TASK DESCRIPTION:
Look through the listing below and write out exactly the lines from the line with "Flasche/grau (2nd from left)" to the line with "Kerze/grün (3rd from left)", both included, and no others.

SUPPLIED RECORDS:
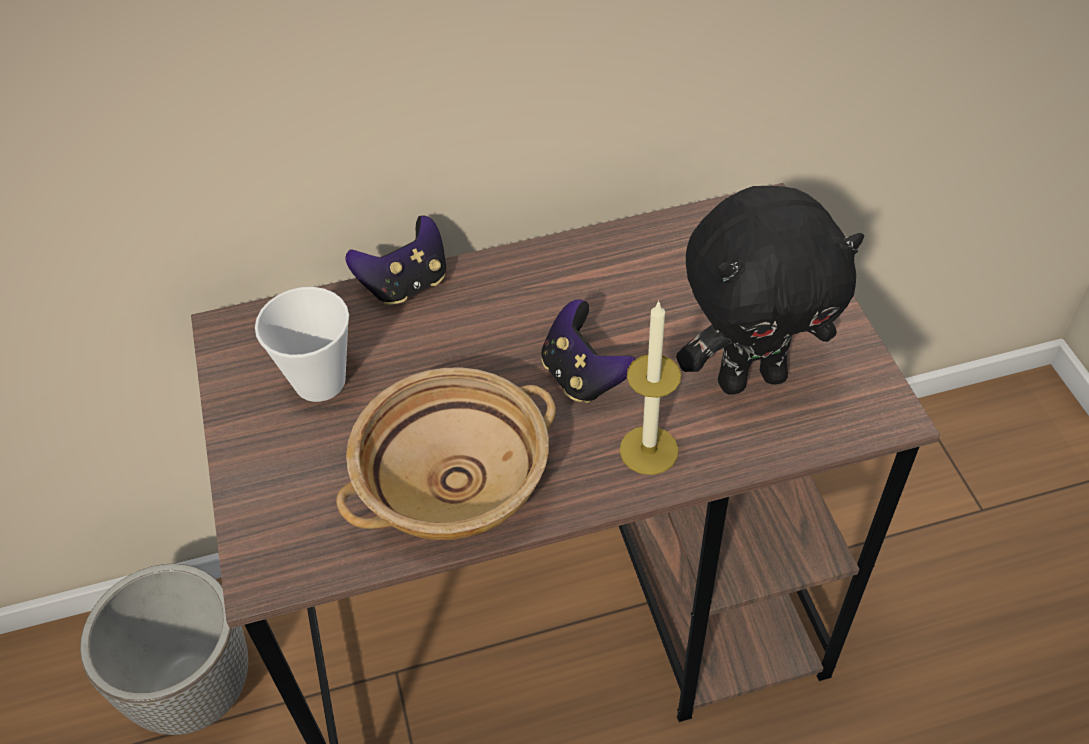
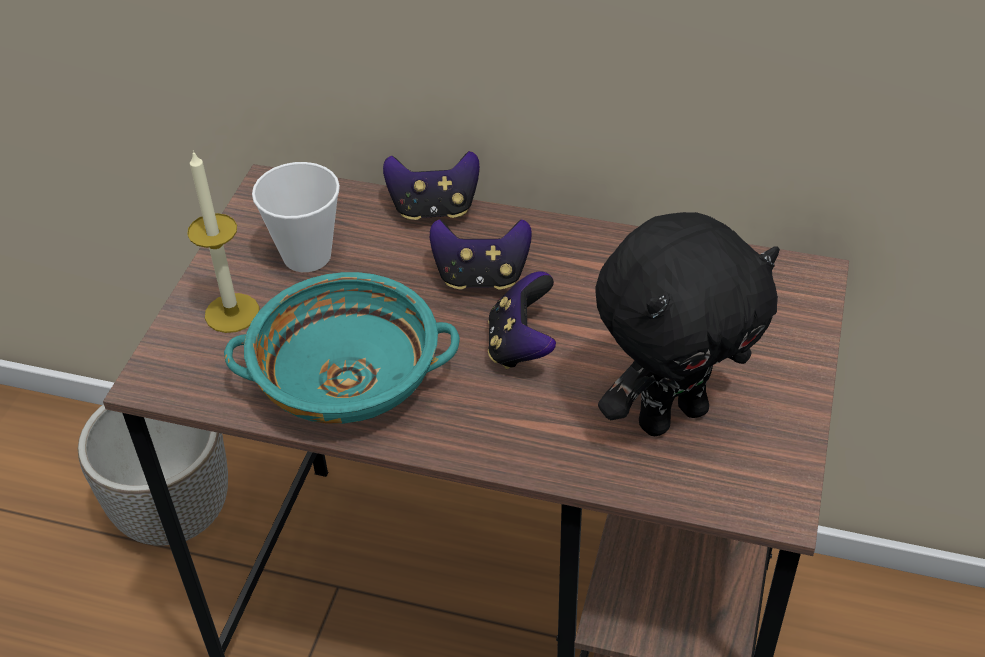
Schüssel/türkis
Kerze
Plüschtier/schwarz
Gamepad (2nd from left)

* * *

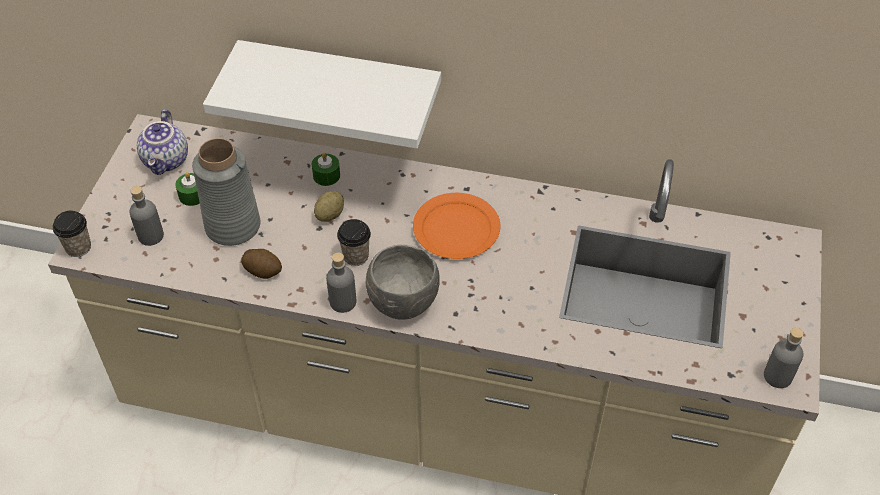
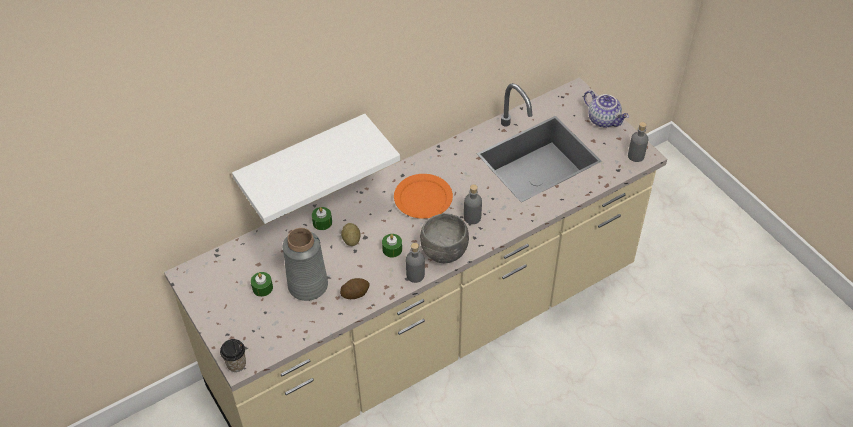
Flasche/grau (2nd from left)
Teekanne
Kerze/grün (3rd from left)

EXERCISE OUTPUT:
Flasche/grau (2nd from left)
Teekanne
Kerze/grün (3rd from left)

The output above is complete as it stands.